When it comes to energy management and productivity, doors are sometimes overlooked as an opportunity for improvement of cold storage operations. High-speed doors can help prevent the infiltration of warm air to food storage areas and keep material-handling equipment operating productively and safely.

Each door represents a hole in the building envelope that provides an escape route for energy every time traffic enters and exits the building, or travels from a refrigerated section to one that is at room temperature. As a result, smart building owners and managers focus on sealing up every crack in the building envelope.

In a typical cold storage facility, doors open and close hundreds of times per day. In facilities that operate 24/7, they may cycle more than a thousand times a day, as forklifts move food in and out of cold storage areas, docks, laboratories and packaging areas.

Doorways, therefore, have a big impact on the energy budgets of cold storage facilities. Depending on the food processes being performed within the building, temperature differentials between rooms can be considerable. Positive and negative pressures tend to push out conditioned air and pull in warm air every time a door opens.

Cold storage facility owners have long recognized the critical role that doors play in the battle against this type of energy loss. To combat it, their traditional solution has been to install heavy panel sliding doors inside the building and sectional garage-style doors on exterior walls. Both styles of doors typically are heavily insulated for high R-value but tend to be slow-moving. That means they can impede time-sensitive traffic.

Doors in cold storage facilities also must be extremely reliable for the facility to meet its tight shipment schedules and customer demands. Even the loss of one door can cause a massive hit on productivity, as material-handling vehicles must use other routes through the building or are diverted to use other loading areas.

Maintaining a constant temperature in production and storage areas is important in preventing food spoilage. But it also has implications for employee comfort and safety. Employees working near cold storage areas may need to dress warmer to deal with cold air from exposed openings. This can have a negative impact on their productivity and their level of satisfaction with their work. Frost and ice buildups around doorways that lead in and out of cold storage areas is yet another issue, one which can create potential safety hazards.

The latest trend in the construction of new cold storage facilities is to build them taller, on a smaller total footprint.

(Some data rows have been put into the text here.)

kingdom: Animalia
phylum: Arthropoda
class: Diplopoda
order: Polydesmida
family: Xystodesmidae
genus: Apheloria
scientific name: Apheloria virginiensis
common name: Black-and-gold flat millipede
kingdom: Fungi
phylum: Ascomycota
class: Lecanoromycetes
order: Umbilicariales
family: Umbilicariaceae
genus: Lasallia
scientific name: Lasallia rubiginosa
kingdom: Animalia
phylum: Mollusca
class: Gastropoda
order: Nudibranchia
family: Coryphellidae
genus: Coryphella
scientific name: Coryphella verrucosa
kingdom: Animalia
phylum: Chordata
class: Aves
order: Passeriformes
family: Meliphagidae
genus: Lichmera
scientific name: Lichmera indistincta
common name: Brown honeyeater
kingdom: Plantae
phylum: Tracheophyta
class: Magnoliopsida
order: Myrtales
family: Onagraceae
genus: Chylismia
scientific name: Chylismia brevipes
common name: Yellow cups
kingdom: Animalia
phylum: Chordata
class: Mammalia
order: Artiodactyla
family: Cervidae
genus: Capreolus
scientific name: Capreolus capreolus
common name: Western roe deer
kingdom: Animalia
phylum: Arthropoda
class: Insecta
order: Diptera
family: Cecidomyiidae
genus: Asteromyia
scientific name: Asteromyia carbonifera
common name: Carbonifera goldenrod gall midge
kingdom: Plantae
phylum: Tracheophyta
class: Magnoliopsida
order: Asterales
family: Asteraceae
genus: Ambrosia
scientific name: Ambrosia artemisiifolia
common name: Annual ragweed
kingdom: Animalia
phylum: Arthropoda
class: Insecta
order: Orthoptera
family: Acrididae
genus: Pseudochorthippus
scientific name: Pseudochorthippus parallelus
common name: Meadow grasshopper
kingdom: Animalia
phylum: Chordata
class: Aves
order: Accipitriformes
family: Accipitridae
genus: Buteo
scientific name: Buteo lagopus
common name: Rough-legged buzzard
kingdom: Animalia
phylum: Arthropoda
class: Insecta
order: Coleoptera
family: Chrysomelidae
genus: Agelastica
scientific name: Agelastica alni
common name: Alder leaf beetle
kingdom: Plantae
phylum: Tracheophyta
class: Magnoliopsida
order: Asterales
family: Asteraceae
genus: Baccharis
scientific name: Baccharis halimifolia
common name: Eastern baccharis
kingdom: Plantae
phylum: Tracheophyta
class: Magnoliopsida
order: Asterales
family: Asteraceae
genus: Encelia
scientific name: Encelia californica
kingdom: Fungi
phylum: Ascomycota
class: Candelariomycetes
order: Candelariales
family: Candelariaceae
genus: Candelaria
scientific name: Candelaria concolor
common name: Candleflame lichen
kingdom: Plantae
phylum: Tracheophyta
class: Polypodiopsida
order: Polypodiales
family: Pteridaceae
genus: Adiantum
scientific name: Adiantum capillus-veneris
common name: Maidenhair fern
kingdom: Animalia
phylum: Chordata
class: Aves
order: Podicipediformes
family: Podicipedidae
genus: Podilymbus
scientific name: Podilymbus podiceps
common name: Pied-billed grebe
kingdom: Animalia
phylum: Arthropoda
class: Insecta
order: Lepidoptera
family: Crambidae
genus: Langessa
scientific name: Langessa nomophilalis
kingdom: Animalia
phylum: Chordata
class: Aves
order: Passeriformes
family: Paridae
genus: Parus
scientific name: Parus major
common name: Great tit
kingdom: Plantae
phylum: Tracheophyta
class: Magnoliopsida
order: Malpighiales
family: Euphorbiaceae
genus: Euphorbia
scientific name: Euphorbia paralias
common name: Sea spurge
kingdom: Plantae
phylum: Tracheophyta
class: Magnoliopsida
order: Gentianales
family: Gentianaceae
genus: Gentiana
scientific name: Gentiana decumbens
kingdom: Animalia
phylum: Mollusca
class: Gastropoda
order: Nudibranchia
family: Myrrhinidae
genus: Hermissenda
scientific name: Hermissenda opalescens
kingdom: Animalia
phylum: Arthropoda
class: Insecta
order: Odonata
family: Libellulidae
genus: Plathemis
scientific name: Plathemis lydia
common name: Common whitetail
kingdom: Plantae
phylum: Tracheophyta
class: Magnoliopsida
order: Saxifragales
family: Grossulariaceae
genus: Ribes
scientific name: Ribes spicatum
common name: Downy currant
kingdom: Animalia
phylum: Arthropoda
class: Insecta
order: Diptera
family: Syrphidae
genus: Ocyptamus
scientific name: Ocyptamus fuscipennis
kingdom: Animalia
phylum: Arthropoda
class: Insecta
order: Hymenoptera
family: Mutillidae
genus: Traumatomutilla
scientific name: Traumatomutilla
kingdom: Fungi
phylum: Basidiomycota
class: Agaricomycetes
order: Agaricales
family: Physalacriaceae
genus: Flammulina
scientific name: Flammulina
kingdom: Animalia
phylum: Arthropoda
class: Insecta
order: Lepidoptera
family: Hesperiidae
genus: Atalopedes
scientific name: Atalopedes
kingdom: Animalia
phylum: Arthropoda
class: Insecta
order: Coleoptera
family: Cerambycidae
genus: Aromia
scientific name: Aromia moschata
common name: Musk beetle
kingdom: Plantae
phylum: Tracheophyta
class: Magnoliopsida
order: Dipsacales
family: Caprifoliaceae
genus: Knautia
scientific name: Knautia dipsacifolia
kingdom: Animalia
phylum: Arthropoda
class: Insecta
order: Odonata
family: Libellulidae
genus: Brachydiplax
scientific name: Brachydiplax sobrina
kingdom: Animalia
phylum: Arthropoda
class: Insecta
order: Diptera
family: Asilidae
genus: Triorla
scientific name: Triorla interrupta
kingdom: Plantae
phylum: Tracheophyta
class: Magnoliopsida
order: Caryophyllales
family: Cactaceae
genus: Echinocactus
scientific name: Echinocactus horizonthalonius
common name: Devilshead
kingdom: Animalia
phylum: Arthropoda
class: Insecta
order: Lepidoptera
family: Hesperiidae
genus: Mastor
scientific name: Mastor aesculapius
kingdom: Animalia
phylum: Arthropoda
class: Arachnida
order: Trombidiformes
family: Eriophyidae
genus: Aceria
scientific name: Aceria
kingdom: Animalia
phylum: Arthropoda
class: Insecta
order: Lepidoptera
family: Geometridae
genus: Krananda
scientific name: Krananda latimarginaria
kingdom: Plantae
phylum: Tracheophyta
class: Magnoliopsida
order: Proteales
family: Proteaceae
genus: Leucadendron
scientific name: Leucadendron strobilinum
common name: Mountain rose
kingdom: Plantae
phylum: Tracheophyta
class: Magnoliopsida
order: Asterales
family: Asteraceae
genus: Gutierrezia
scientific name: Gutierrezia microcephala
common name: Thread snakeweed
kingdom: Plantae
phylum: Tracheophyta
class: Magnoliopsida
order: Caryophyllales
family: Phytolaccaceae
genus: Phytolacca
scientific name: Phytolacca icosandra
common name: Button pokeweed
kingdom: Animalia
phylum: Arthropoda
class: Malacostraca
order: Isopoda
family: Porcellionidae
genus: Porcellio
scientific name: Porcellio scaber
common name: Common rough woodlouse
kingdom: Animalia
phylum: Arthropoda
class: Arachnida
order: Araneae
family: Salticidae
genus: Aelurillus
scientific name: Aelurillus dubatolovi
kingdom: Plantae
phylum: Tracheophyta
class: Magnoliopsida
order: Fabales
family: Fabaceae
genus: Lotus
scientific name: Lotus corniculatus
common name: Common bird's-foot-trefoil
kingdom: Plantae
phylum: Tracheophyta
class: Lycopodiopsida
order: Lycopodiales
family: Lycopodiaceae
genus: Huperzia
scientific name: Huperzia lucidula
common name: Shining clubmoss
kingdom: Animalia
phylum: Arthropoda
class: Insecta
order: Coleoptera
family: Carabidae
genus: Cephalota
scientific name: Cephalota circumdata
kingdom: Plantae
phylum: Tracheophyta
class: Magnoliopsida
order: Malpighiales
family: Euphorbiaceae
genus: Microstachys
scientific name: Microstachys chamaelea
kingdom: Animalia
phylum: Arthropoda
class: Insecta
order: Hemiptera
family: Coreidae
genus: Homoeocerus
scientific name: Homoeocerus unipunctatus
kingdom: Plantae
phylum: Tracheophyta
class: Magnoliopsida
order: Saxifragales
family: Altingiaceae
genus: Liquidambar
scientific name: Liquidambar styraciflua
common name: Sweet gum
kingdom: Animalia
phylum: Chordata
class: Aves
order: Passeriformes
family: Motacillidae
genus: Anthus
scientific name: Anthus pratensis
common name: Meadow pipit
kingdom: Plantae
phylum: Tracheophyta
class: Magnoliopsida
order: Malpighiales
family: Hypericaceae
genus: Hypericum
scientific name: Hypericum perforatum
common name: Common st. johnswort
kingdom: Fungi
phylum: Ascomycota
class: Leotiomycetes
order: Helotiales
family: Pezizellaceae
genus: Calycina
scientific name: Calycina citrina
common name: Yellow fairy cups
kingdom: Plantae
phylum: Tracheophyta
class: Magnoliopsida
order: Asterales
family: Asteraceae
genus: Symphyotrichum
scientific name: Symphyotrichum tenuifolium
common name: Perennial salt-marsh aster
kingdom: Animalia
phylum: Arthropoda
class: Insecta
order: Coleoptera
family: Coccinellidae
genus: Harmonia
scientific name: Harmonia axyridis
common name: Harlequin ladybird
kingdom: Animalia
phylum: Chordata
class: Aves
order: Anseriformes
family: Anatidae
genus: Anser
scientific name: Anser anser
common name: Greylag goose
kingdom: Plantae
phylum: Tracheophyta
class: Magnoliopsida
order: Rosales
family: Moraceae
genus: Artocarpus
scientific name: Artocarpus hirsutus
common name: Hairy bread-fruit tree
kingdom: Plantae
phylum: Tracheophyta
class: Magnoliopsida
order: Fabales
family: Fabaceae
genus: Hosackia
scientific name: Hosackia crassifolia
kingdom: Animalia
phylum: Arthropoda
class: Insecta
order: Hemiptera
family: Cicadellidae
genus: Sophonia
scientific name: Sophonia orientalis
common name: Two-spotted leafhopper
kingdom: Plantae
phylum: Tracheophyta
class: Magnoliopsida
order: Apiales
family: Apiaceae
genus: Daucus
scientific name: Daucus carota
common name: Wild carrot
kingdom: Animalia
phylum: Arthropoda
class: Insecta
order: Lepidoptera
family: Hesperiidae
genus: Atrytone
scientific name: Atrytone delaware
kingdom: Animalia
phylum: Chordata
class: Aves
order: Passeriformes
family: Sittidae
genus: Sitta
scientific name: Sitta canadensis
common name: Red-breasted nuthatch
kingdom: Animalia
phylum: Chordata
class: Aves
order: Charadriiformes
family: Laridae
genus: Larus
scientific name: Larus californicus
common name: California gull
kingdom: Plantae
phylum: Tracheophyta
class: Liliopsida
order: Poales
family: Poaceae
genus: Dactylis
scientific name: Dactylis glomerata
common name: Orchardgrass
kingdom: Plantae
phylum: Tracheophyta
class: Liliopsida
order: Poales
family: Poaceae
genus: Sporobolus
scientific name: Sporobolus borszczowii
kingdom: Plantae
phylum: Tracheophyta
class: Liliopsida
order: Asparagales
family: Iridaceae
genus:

High-masted forklifts are used to place and retrieve products from tall, multi-tiered shelves. This has driven the need for tall bi-parting doors to accommodate these mega-material handlers. But with taller door openings comes the potential for greater energy loss. Also, a smaller building footprint usually means more traffic must be funneled through fewer door openings, making door reliability even more critical.

How High-Speed Doors Can Help

One potential solution to these challenges is to specify high-speed doors for all your critical cold storage areas. They offer several key advantages to building owners:

Significant energy savings: At a major food production and distribution facility in suburban Chicago, high-speed doors have reduced energy consumption by 40%. They also minimized operating time on the refrigeration system for a longer life, since it doesn’t need to work as hard to compensate for energy losses. Because high-speed doors can have an opening speed of up to 100 inches per second, air infiltration into refrigerated and frozen food processing and storage areas is kept to a minimum.

Many of today’s high-speed doors are specifically designed for cold-storage environments, composed of materials that have a high R-value. Plus, they have specially-designed seals on the sides and bottom to form an energy-efficient seal when the door is closed.

Fewer opportunities for collisions between doors and material-handling vehicles: Material-handling vehicles rarely catch up with high-speed doors. If they do collide, some models have a quick reset feature to put the door back in service quickly, eliminating or minimizing downtime.

When a slow, solid panel door is hit, it can be misaligned or, even worse, the door can be taken out of action and the doorway can be left exposed. While disabled, energy loss will be considerable. However, since a vehicle is unlikely to make contact with a rapidly-moving, high-speed door, the doorway is nearly always protected against energy loss.

Safety features: Modern high-speed doors offer multiple safety features that keep forklift operators and other personnel safe around them, including:

  • Safety devices (sensors, reversing bottom edge and breakaway functionality);
  • Signaling devices (visible lights when a door is closing or is about to close, timer/countdown, horn or audible warning); and
  • Activation devices (motion sensors, pull cords).

Low maintenance: Unlike heavily insulated doors, the lightweight panels and roll-up or sliding designs put less strain on operating parts and require lower horsepower drives to operate. As a result, downtime and maintenance costs on them tend to be minimal. Also, remote controls enable maintenance people to adjust door performance from floor level, eliminating the need to access the door’s drive motor and controls with an aerial lift.